**GIVEN TASK 1**
In the passage on state transformers, what restriction does Haskell place on types defined with the `type` mechanism?
**GIVEN TASK 2**
Please swap "convenient" for "useful" in the passage on state transformers and write out the part between "It is convenient" and "-> State -> (a, State)", inclusive.

Note that `return` could also be defined by `return x s = (x,s)`.  
However, we prefer the above definition in which the second 
argument `s` is shunted to the body of the definition using a
lambda abstraction, because it makes explicit that `return` is
a function that takes a single argument and returns a state
transformer, as expressed by the type `a -> ST a`:  A similar
comment applies to the above definition for `>>=`.

We conclude this section with a technical aside.  In Haskell,
types defined using the `type` mechanism cannot be made into
instances of classes.  Hence, in order to make ST into an
instance of the class of monadic types, in reality it needs
to be redefined using the `data` mechanism, which requires
introducing a dummy constructor (called `S` for brevity):

\begin{code}
data ST0 a = S0 (State -> (a, State))
\end{code}

It is convenient to define our own application function for
this type, which simply removes the dummy constructor:

\begin{code}
apply0          :: ST0 a -> State -> (a, State)

**EXTRACTED MATERIAL**
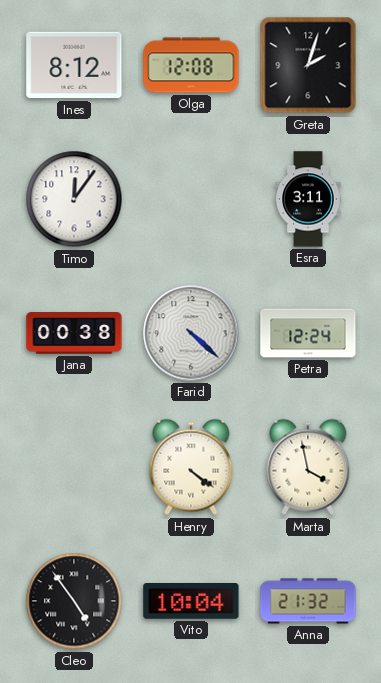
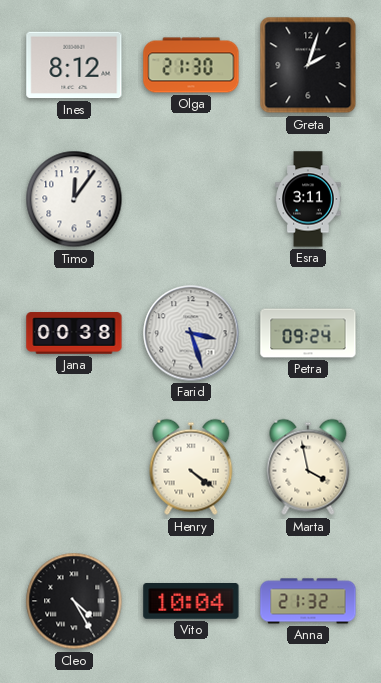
Olga: 12:08 -> 21:30
Farid: 4:22 -> 3:27
Petra: 12:24 -> 09:24
Cleo: 4:54 -> 4:25
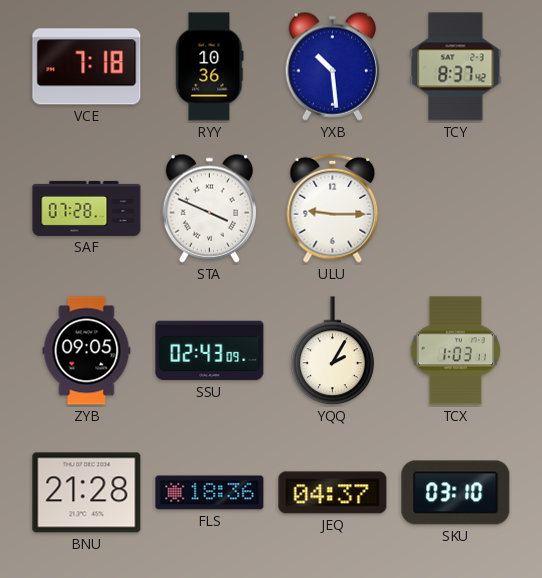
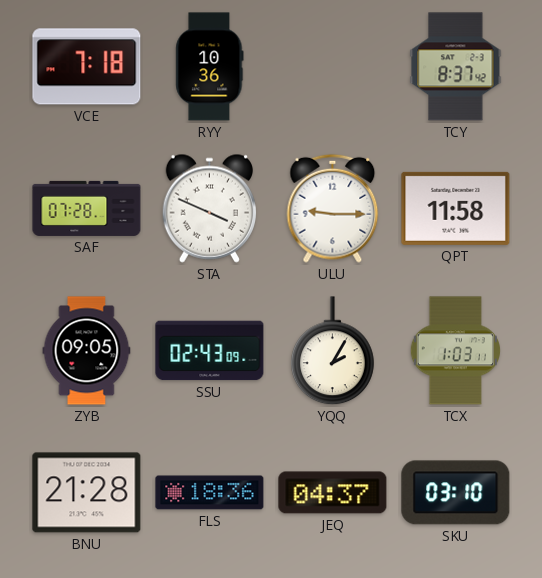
YXB: 10:29 -> none
QPT: none -> 11:58
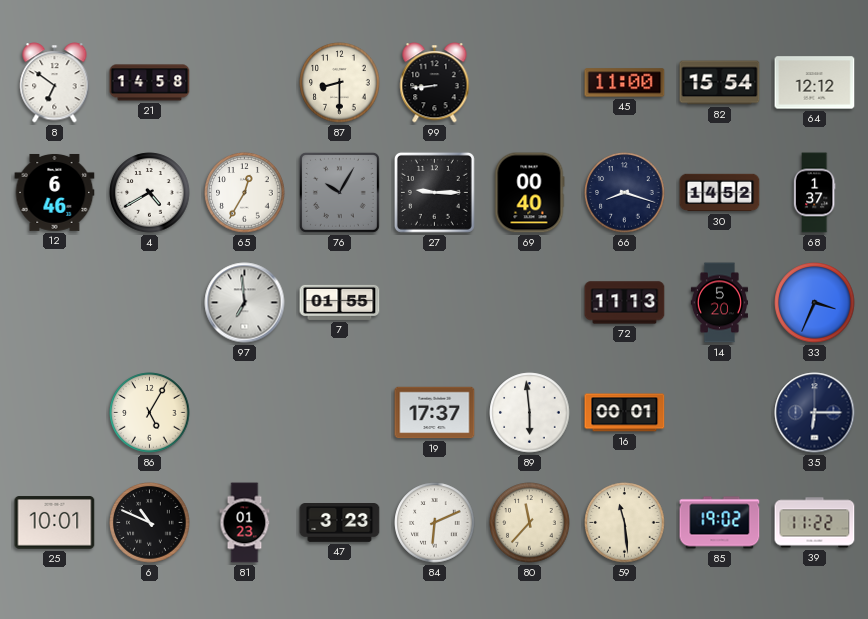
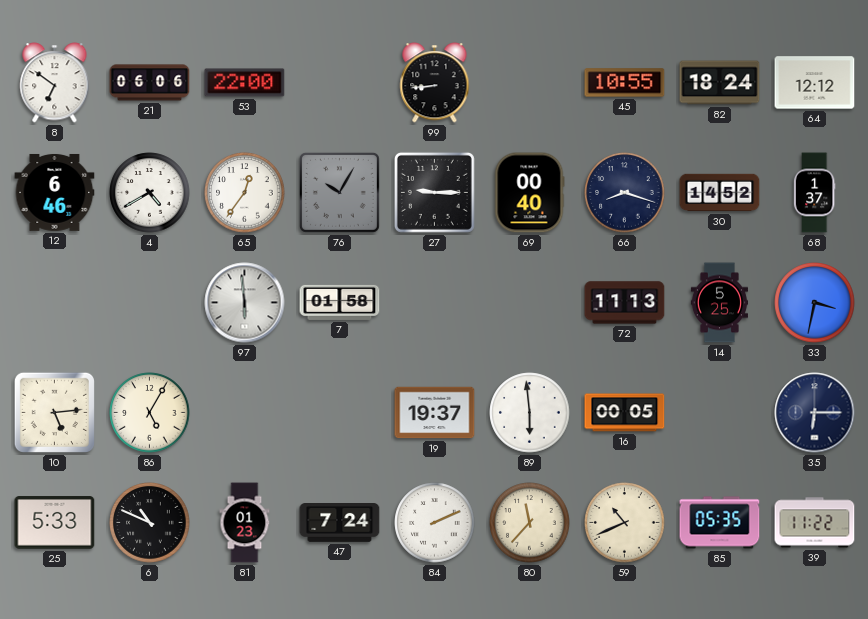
21: 14:58 -> 06:06
53: none -> 22:00
87: 8:30 -> none
45: 11:00 -> 10:55
82: 15:54 -> 18:24
65: 12:35 -> 12:36
97: 6:59 -> 5:59
7: 01:55 -> 01:58
14: 5:20 -> 5:25
33: 3:34 -> 3:32
10: none -> 5:14
19: 17:37 -> 19:37
16: 00:01 -> 00:05
25: 10:01 -> 5:33
47: 3:23 -> 7:24
84: 6:11 -> 2:11
59: 11:29 -> 10:41
85: 19:02 -> 05:35
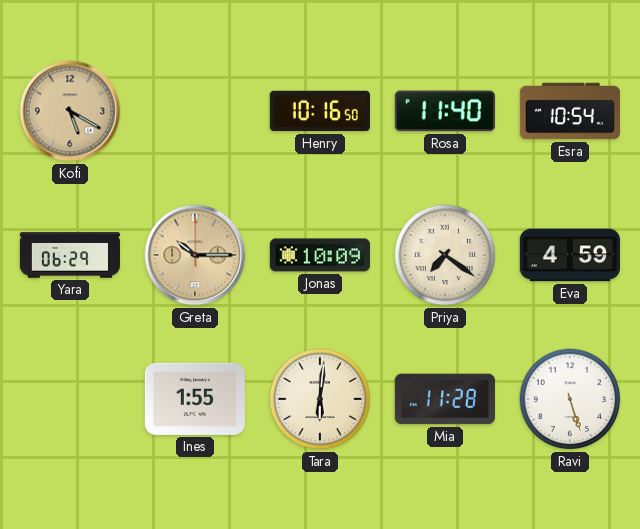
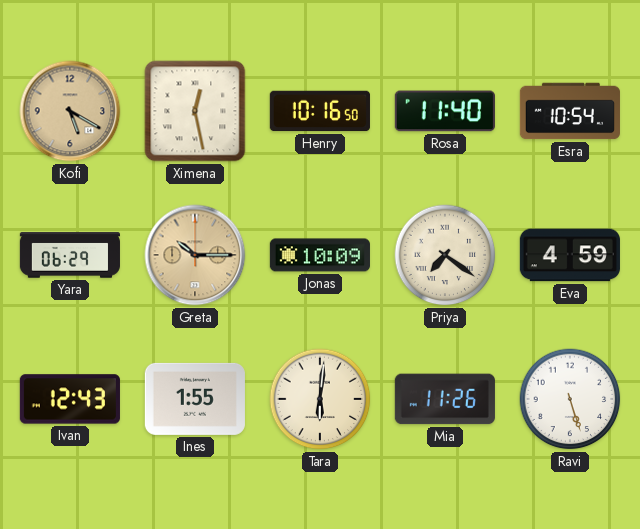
Ximena: none -> 12:28
Ivan: none -> 12:43
Mia: 11:28 -> 11:26
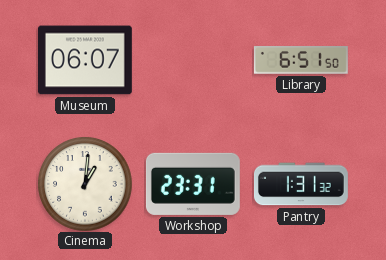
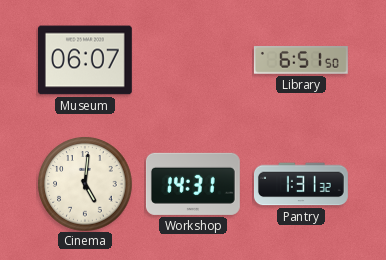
Cinema: 1:01 -> 5:01
Workshop: 23:31 -> 14:31
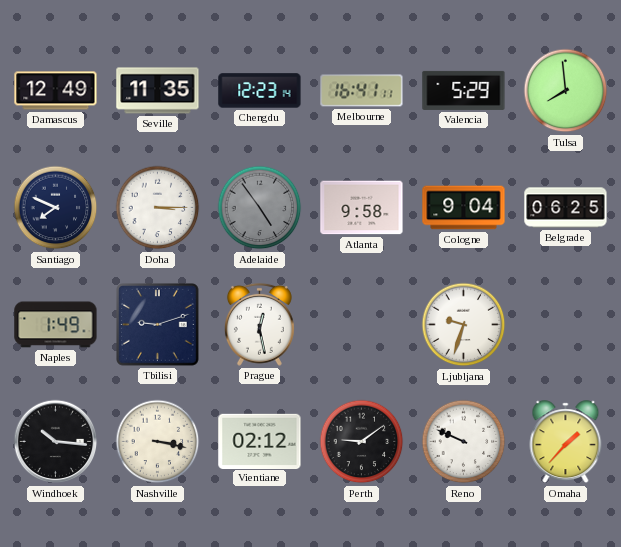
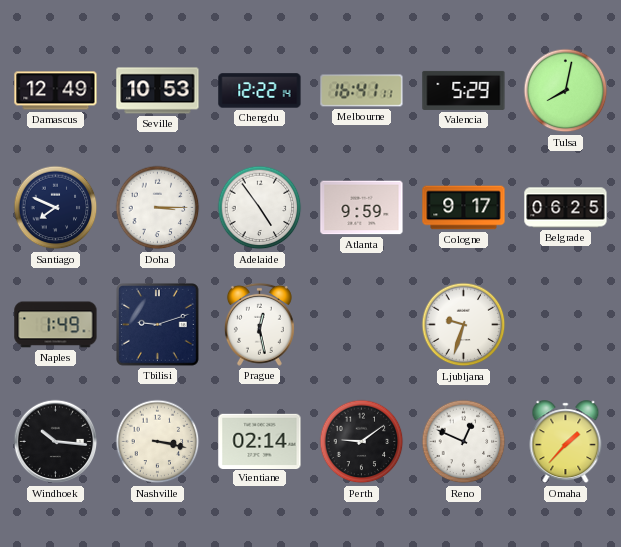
Seville: 11:35 -> 10:53
Chengdu: 12:23 -> 12:22
Tulsa: 7:59 -> 8:02
Adelaide dial: grey -> white
Atlanta: 9:58 -> 9:59
Cologne: 9:04 -> 9:17
Vientiane: 02:12 -> 02:14
Reno: 9:49 -> 12:49
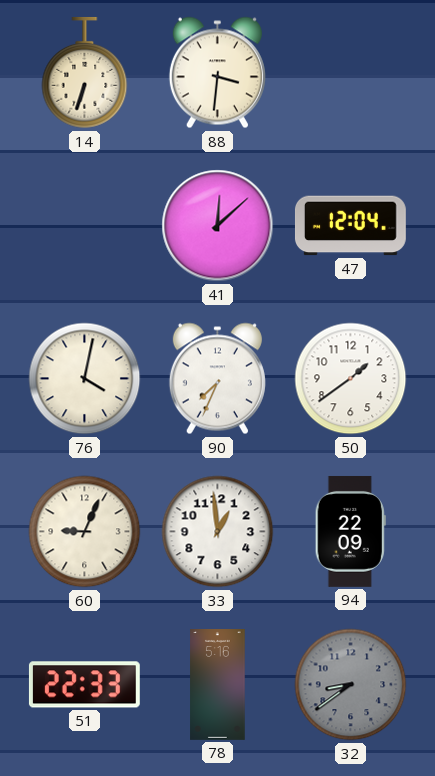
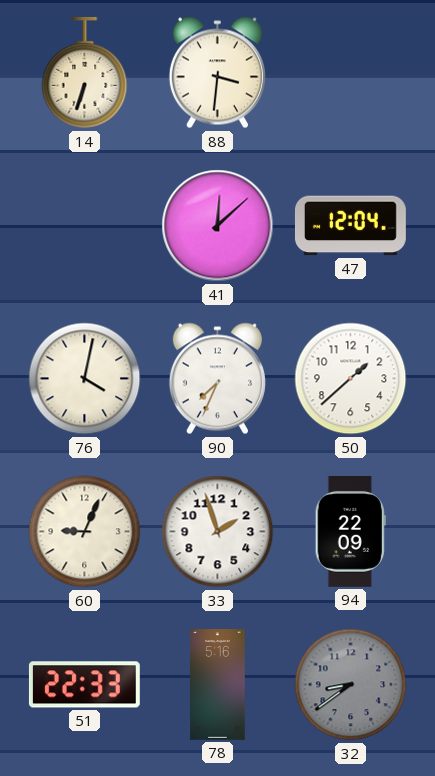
50: 1:39 -> 1:38
33: 12:59 -> 1:57
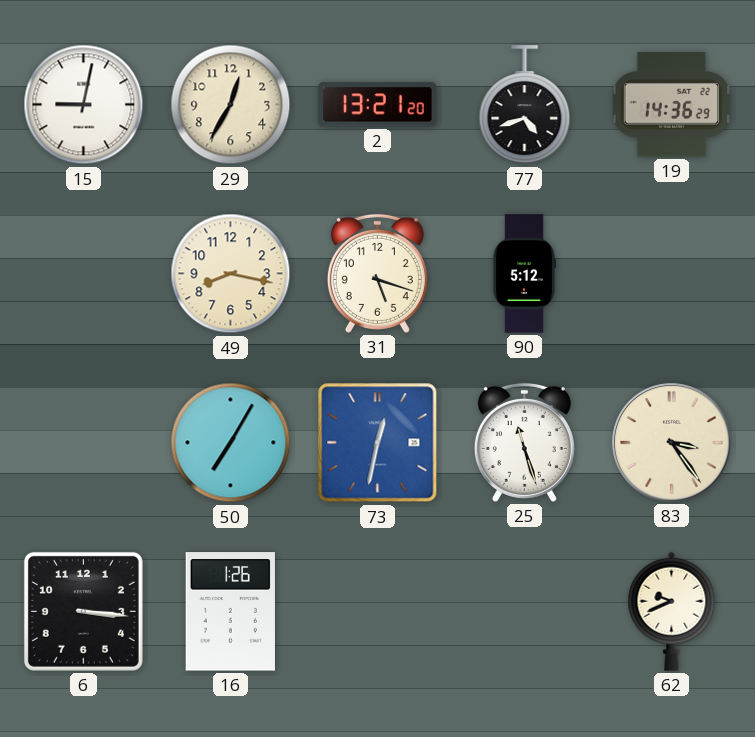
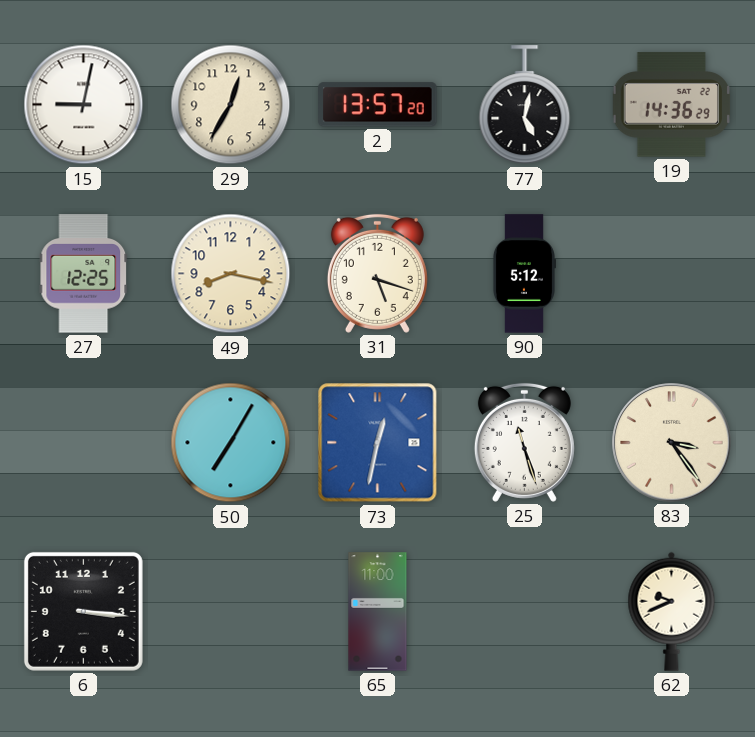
2: 13:21 -> 13:57
77: 4:42 -> 5:02
27: none -> 12:25
16: 1:26 -> none
65: none -> 11:00
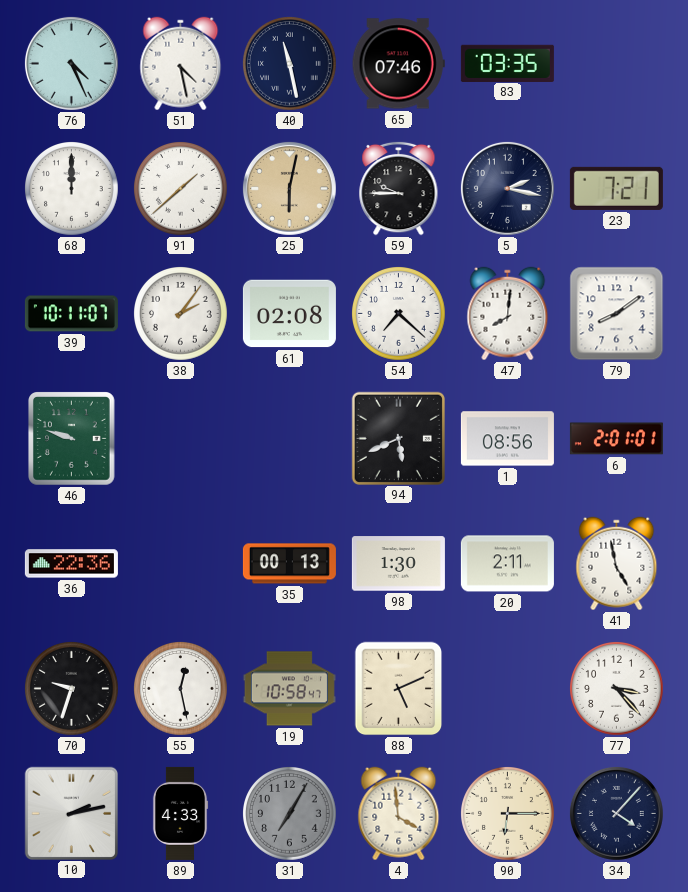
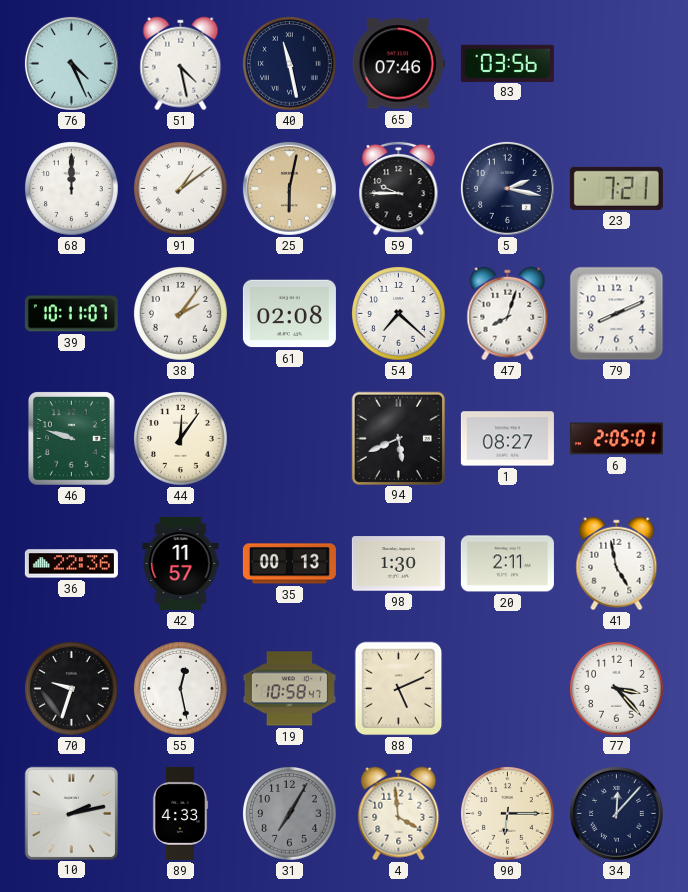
83: 03:35 -> 03:56
91: 1:38 -> 1:09
47: 8:01 -> 8:03
79: 8:09 -> 8:11
44: none -> 12:06
1: 08:56 -> 08:27
6: 2:01 -> 2:05
42: none -> 11:57
34: 4:07 -> 12:07
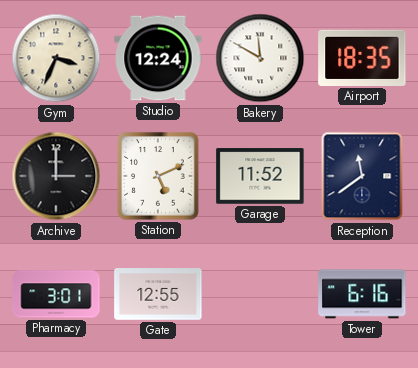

**OUTPUT 1**
They cannot be made into instances of classes.

**OUTPUT 2**
It is useful to define our own application function for
this type, which simply removes the dummy constructor:

\begin{code}
apply0          :: ST0 a -> State -> (a, State)